In any case, the funds from the current OFEs would be recorded as voluntary pension contributions in the new third pillar (the existing IKE and IKZE will continue to exist). And although the savings would be voluntary, it would be impossible to disburse them earlier. It would only be possible to disburse a maximum of 25 per cent of the saved funds on retirement. 75 per cent of the funds would have to remain on the account for payment in installments as an additional pension guaranteeing a higher replacement rate than today. It would be possible to withdraw 15 per cent of the money in the case of a serious illness resulting in an inability to work. Finally, it would be possible to “borrow” part of the contributions for five years as own contribution in the case of the first-time purchase of an apartment. After five years the money would have to be returned to the fund.
The “Capital Building Program” also introduces new proposals for the capital market. Firstly, Deputy Prime Minister Mateusz Morawiecki declared that he will speak to the Minister of Finance Paweł Szałamacha about reducing the capital gains tax from 19 per cent to 10 per cent in the case of savings lasting longer than one year.
Secondly, a central record of all the third pillar programs would be created under ZUS, so the future pensioner could choose the managing entity and saving strategy. The maximum level of commission for management of the funds would also be fixed at 0.6 per cent annually.
Thirdly, completely new instruments would be created. Most space has been devoted to REIT – real estate investment trusts – which would be listed on the stock exchange and would pay out even 80 per cent of the profits in the form of dividends. Infrastructure bonds and premium bonds would also be new instruments (the latter have an interesting structure – interest would be collected into one central pool and bond holders who receive interest rates above zero would be selected at random).

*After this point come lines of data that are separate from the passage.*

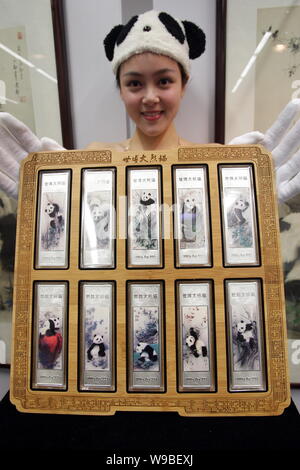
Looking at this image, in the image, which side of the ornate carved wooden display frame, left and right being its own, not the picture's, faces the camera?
front
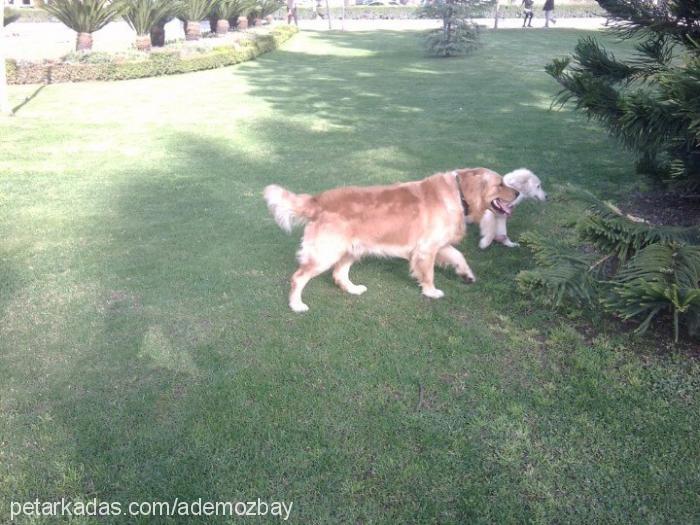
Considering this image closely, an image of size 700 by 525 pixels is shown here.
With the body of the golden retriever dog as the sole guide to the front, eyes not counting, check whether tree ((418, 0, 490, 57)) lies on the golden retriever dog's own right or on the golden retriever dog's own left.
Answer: on the golden retriever dog's own left

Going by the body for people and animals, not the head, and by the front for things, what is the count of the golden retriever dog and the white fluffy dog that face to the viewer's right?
2

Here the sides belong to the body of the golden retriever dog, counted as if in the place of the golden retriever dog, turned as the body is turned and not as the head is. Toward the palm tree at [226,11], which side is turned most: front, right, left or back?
left

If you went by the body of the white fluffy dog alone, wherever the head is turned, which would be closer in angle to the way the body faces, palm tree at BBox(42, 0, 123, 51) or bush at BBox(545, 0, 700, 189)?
the bush

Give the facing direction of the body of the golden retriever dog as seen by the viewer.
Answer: to the viewer's right

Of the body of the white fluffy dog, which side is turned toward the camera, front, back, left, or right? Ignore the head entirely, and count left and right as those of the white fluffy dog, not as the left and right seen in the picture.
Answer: right

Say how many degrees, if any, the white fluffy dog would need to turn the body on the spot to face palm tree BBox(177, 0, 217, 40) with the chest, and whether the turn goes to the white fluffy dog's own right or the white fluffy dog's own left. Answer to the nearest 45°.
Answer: approximately 135° to the white fluffy dog's own left

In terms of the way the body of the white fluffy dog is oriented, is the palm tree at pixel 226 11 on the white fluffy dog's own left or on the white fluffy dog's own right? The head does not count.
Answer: on the white fluffy dog's own left

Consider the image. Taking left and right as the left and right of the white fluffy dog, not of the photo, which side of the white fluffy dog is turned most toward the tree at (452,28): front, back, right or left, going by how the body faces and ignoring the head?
left

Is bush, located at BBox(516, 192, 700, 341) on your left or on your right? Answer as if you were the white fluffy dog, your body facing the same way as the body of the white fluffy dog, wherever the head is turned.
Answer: on your right

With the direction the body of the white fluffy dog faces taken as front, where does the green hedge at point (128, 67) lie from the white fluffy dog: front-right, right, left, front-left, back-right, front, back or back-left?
back-left
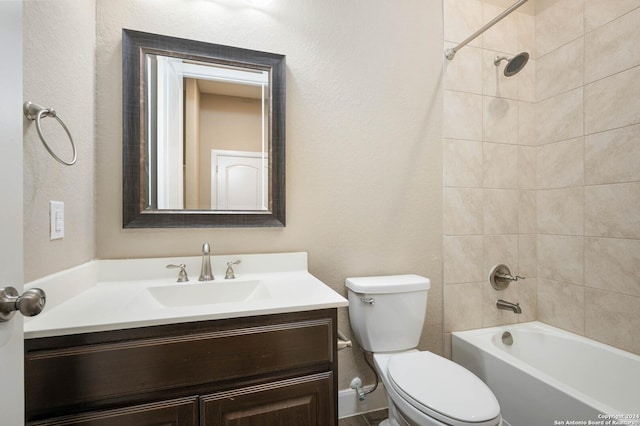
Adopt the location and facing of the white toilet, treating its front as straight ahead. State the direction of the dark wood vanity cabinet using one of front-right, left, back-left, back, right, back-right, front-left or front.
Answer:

According the Deputy Prime Minister Morawiecki’s presentation the whole program of long-term saving would require changes to 11 acts made after social and inter-ministerial consultations next year. Full implementation would take place in 2018-2019.
Despite so many unknown elements the benefits connected with the saving program have been defined precisely – raising long-term GDP growth by 0.4 percentage points annually and an increase in the assets of Polish households to PLN233,000 after 40 years of saving and from PLN12-22bn of new savings in the third pillar.